Excerpted passage:
════════════════

VLSP 2025 challenge on Temporal QA

Important dates

June 23, 2025: Registration open
July 6, 2025: Training data release
July 15, 2025: Public test release
August 20, 2025: System submission deadline
August 30, 2025: Private test results release
September 10, 2025: Technical report submission
September 27, 2025: Notification of acceptance
October 3, 2025: Camera-ready deadline
October 29-30, 2025: Conference dates

Task Description

Objective: Build a system to answer temporal questions in Vietnamese across two sub-tasks: Date Arithmetic (date-arith), Duration Question Answering (durationQA). The system must extract and reason about temporal information to provide accurate answers related to dates, durations, and temporal relationships.

Sub-Task 1: Date Arithmetic (date-arith)
Description: The date-arith sub-task focuses on handling questions related to date calculations, such as adding or subtracting time intervals from a given date. This involves understanding and manipulating time expressions to compute answers based on the provided context.

════════════════

Directive 1: Quote the lines of the records from the one containing "collectors: C. T. Mohr" through the last line of the records, inclusive.
These records have no connection to the Temporal QA challenge page.

════════════════

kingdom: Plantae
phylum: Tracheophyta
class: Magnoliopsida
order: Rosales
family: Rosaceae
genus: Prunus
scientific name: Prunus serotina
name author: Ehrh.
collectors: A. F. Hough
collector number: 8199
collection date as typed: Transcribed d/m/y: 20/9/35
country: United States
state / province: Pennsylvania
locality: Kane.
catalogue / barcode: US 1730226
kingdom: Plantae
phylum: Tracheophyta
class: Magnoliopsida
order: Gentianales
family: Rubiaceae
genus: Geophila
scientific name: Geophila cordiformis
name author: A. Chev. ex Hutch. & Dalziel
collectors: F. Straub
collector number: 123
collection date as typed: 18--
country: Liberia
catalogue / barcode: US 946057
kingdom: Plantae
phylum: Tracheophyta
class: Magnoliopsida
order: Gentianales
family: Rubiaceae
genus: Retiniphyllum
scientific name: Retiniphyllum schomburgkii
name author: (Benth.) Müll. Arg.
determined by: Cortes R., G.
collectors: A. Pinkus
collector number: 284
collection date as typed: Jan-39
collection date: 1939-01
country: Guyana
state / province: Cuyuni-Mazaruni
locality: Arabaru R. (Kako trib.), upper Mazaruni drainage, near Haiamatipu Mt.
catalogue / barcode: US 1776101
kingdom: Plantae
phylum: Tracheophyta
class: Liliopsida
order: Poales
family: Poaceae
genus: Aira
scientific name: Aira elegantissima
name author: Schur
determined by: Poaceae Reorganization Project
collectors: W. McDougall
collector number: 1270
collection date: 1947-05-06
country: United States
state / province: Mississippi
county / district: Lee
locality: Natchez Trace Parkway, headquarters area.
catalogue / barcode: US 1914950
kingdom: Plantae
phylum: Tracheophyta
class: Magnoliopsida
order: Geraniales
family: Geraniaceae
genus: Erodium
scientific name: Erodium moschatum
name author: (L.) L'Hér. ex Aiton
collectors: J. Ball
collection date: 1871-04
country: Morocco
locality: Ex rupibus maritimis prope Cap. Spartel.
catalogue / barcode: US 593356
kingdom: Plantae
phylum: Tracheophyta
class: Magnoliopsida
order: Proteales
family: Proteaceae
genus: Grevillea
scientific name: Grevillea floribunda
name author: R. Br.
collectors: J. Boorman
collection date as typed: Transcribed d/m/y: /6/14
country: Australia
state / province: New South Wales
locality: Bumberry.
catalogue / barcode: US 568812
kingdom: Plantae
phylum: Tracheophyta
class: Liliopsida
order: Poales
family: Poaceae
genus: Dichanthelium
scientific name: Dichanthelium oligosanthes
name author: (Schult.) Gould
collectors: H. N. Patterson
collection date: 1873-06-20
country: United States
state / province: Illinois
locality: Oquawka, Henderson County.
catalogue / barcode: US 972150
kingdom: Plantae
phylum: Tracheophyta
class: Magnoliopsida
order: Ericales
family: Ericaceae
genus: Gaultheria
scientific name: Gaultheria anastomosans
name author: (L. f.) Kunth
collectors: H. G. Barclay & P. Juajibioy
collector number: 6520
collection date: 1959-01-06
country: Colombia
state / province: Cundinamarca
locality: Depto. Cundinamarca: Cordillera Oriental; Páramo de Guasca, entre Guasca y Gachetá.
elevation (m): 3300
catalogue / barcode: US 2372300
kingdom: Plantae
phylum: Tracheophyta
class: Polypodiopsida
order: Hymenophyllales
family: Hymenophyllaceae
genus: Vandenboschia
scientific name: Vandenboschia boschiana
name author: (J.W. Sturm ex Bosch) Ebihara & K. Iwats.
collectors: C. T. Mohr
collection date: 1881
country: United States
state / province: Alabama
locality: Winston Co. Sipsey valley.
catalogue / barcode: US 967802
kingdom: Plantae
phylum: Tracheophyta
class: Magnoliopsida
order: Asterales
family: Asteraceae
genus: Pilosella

════════════════

Directive 2: Print the part of the Temporal QA challenge page between "Objective: Build a" and "the provided context.", inclusive.

Task solution 1:
collectors: C. T. Mohr
collection date: 1881
country: United States
state / province: Alabama
locality: Winston Co. Sipsey valley.
catalogue / barcode: US 967802
kingdom: Plantae
phylum: Tracheophyta
class: Magnoliopsida
order: Asterales
family: Asteraceae
genus: Pilosella

Task solution 2:
Objective: Build a system to answer temporal questions in Vietnamese across two sub-tasks: Date Arithmetic (date-arith), Duration Question Answering (durationQA). The system must extract and reason about temporal information to provide accurate answers related to dates, durations, and temporal relationships.

Sub-Task 1: Date Arithmetic (date-arith)
Description: The date-arith sub-task focuses on handling questions related to date calculations, such as adding or subtracting time intervals from a given date. This involves understanding and manipulating time expressions to compute answers based on the provided context.